# Human researchers are superior to large language models in writing a medical systematic review in a comparative multitask assessment

**Authors:** Martina Sollini, Cristiano Pini, Alexandra Lazar, Fabrizia Gelardi, Gaia Ninatti, Matteo Bauckneht, Arturo Chiti, Margarita Kirienko

PMC · DOI: 10.1038/s41598-025-28993-5 · 2025-12-01

## TL;DR

This study compares human researchers and large language models in performing a medical systematic review and finds that humans outperform LLMs in most tasks.

## Contribution

The study provides a comparative multitask assessment of LLMs versus humans in medical systematic reviews.

## Key findings

- The best LLM identified 13 out of 18 relevant articles in the literature search task.
- LLMs struggled with accurate data extraction and analysis.
- LLM-generated papers were short and did not fully follow the PRISMA 2020 template.

## Abstract

The capability of Large Language Models (LLMs) to support and facilitate research activities has sparked growing interest in their integration into scientific workflows.

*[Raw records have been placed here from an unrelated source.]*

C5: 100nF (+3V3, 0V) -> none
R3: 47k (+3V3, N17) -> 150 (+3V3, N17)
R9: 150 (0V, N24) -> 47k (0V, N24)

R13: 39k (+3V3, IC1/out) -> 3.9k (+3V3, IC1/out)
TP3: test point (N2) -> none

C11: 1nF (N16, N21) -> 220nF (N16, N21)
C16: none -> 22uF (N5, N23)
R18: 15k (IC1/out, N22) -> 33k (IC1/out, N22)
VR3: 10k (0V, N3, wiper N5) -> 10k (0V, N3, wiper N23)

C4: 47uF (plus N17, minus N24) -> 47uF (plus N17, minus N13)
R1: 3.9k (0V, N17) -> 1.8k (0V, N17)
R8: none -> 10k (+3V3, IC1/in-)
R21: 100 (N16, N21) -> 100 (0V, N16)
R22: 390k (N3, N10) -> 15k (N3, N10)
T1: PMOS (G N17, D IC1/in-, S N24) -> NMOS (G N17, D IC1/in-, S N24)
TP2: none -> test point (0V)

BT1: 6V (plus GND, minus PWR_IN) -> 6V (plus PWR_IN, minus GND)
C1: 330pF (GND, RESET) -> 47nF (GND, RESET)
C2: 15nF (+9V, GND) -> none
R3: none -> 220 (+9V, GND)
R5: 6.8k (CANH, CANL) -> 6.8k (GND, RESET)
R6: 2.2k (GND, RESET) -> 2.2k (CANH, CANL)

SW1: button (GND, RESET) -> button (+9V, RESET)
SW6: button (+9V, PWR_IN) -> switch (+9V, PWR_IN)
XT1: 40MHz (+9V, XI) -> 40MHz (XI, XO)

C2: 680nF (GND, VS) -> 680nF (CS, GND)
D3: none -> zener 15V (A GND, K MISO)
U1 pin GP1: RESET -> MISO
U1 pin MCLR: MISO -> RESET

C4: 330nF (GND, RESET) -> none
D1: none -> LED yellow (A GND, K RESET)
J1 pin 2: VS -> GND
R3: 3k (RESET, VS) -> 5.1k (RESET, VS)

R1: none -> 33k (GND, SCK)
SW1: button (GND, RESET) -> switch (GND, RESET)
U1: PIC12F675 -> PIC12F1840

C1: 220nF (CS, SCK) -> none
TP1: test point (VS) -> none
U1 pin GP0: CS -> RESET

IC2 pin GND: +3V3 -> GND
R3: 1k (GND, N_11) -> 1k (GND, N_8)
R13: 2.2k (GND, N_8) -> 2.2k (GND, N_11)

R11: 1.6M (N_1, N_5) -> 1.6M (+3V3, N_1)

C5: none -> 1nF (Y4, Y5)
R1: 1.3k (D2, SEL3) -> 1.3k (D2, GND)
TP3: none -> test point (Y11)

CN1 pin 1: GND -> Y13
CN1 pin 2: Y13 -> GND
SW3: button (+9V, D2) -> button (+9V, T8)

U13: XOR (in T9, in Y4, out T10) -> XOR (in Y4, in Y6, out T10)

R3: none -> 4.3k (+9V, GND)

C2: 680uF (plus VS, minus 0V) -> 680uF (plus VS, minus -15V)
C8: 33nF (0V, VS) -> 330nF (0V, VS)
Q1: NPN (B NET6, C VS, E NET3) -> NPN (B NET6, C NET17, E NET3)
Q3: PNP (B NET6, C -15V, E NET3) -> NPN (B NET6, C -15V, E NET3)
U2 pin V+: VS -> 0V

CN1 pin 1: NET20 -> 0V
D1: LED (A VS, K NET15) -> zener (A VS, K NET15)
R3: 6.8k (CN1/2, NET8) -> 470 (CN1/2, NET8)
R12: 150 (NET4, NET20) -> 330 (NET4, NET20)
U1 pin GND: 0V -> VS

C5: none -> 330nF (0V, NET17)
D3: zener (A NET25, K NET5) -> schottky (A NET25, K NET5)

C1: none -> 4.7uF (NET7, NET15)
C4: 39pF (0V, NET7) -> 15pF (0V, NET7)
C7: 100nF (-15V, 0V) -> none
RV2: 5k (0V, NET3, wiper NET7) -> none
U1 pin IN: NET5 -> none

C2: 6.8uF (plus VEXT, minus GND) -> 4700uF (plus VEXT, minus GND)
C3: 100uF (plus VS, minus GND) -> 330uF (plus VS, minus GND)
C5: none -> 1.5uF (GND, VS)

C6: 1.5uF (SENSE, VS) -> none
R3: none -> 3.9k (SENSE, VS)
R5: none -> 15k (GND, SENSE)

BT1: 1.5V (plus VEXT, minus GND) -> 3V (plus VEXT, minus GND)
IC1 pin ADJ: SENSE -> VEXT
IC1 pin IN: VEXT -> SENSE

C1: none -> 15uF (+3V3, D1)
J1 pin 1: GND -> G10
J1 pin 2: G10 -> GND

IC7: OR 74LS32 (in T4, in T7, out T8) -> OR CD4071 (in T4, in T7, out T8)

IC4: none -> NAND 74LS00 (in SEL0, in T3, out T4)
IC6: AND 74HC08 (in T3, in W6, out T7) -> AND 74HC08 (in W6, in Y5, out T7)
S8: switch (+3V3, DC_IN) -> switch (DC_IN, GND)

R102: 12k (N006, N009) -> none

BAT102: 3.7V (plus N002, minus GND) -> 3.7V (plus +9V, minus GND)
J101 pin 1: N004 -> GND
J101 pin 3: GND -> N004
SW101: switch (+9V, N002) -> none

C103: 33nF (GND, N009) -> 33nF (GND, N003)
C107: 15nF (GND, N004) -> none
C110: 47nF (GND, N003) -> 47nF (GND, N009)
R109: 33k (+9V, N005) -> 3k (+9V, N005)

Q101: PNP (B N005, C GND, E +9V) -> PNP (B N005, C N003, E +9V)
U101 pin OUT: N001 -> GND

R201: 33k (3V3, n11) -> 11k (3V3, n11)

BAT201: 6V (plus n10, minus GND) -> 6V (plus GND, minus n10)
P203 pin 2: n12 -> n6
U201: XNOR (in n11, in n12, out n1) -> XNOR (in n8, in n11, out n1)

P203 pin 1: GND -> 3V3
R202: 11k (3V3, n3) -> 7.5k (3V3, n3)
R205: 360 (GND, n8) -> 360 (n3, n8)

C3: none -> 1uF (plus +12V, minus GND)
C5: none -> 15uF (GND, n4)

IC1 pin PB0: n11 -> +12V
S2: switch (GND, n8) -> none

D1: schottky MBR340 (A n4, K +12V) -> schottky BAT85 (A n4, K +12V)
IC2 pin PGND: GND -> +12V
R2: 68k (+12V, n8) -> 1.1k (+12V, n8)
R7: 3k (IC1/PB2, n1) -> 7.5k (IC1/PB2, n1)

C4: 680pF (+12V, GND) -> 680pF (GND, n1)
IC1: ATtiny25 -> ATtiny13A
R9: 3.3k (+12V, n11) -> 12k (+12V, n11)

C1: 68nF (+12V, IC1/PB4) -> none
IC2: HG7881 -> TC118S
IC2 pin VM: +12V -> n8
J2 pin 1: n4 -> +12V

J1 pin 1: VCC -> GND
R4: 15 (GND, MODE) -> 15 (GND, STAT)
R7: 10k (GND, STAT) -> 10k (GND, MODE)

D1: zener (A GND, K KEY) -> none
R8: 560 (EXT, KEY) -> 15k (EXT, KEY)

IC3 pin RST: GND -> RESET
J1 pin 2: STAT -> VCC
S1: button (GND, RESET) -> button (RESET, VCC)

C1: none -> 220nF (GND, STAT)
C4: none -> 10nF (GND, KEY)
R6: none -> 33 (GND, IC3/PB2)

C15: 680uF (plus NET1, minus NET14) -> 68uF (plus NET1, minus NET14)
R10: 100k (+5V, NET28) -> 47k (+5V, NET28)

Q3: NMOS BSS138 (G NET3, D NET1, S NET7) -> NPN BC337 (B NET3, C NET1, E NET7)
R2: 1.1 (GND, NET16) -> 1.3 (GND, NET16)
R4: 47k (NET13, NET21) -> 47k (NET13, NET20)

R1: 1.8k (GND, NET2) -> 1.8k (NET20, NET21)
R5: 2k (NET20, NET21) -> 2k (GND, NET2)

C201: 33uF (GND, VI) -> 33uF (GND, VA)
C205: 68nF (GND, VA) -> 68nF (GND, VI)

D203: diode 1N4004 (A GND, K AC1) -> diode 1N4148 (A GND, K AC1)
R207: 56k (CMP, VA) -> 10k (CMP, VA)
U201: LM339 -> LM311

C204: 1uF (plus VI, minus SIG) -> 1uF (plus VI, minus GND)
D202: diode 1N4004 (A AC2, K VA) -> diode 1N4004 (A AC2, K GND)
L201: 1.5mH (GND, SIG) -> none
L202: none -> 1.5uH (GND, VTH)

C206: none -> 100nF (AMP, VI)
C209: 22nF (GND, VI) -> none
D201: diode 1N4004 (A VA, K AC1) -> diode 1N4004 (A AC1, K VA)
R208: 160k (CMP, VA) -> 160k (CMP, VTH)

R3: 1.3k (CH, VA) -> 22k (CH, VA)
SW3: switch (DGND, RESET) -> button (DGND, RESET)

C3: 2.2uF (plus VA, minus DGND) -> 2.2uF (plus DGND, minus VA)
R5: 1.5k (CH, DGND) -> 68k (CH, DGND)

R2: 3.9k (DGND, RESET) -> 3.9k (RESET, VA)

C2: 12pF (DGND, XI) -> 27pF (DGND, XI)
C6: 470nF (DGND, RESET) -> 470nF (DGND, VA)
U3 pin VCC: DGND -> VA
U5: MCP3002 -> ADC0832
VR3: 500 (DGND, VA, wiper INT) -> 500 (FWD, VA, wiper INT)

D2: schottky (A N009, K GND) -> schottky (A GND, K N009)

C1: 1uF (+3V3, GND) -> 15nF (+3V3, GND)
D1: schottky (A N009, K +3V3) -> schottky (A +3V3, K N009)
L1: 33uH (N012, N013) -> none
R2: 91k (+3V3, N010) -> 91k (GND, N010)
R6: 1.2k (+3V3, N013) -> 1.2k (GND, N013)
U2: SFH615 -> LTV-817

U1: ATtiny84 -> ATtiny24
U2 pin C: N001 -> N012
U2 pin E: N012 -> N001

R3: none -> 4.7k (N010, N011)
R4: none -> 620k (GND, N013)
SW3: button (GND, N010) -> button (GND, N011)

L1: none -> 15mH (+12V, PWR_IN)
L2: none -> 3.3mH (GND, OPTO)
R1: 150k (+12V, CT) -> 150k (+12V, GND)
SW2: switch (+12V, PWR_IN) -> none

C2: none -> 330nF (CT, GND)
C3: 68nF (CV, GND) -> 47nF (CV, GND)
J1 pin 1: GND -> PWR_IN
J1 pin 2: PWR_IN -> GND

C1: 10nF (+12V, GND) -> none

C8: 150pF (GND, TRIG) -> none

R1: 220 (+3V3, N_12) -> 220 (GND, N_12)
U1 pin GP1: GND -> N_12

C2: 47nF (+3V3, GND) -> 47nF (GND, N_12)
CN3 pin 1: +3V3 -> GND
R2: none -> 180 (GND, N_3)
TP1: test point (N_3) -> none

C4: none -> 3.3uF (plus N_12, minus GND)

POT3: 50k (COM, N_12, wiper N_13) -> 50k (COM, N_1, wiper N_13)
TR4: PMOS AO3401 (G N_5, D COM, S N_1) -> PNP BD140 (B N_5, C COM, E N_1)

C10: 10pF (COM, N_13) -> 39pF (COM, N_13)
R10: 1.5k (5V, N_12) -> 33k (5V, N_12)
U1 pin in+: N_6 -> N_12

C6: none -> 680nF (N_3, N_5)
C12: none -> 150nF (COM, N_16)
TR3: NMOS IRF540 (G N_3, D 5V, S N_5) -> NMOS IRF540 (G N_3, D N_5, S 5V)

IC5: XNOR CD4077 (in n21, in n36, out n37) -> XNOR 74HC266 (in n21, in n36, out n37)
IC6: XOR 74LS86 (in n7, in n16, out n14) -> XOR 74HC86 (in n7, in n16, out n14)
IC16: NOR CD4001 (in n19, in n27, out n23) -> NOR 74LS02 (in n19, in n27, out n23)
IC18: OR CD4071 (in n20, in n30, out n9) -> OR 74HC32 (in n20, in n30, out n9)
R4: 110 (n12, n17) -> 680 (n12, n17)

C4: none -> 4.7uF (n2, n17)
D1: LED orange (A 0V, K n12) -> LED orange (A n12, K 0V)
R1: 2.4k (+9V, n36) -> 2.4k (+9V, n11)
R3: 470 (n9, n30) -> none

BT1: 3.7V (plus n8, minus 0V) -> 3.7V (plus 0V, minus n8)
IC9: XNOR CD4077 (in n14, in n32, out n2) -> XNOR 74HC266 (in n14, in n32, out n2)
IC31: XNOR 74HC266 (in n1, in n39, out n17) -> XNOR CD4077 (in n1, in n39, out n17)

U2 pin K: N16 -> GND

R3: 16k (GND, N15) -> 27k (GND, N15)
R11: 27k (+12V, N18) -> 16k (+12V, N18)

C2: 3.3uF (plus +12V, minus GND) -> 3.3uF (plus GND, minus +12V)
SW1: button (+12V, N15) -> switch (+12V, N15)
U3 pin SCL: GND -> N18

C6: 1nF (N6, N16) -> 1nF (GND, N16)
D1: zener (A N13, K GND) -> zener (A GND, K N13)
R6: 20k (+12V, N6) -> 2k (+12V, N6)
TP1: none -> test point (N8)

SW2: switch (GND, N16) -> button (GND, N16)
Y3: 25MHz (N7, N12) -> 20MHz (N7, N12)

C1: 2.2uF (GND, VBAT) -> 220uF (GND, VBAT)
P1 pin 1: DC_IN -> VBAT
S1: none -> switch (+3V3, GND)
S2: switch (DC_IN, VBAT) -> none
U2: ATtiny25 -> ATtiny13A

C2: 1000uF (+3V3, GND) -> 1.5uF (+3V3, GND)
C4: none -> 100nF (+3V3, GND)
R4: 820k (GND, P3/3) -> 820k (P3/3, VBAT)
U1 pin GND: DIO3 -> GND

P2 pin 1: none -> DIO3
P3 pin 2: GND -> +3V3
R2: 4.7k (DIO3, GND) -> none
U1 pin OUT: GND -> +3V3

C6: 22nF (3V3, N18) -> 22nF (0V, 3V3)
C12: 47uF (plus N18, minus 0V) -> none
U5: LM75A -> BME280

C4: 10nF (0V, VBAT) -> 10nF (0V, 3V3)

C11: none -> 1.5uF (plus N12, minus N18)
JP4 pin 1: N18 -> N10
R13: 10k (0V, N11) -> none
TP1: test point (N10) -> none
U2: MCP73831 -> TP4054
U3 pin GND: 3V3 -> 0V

This paper aims to evaluate and compare against human researchers the performance of 6 different LLMs in conducting the various tasks necessary to produce a systematic literature review. The evaluation of the 6 LLMs was split into 3 tasks: literature search, article screening and selection (task 1); data extraction and analysis (task 2); final paper drafting (task 3). Their results were compared with a human-produced systematic review on the same topic, serving as reference standard. The evaluation was repeated on two rounds to evaluate between-version changes and improvements of LLMs over time. Out of the 18 scientific articles to be extracted from the literature for task 1, the best LLM managed to identify 13. Data extraction and analysis for task 2 was only partially accurate and cumbersome. The full papers generated by LLMs for task 3 were short and uninspiring, often not fully adhering to the standard PRISMA 2020 template for a systematic review. Currently, LLMs are not capable of conducting a scientific systematic review in the medical domain without prompt-engineering strategies. However, their capabilities are advancing rapidly, and, with an appropriate supervision they can provide valuable support throughout the review process.

The online version contains supplementary material available at 10.1038/s41598-025-28993-5.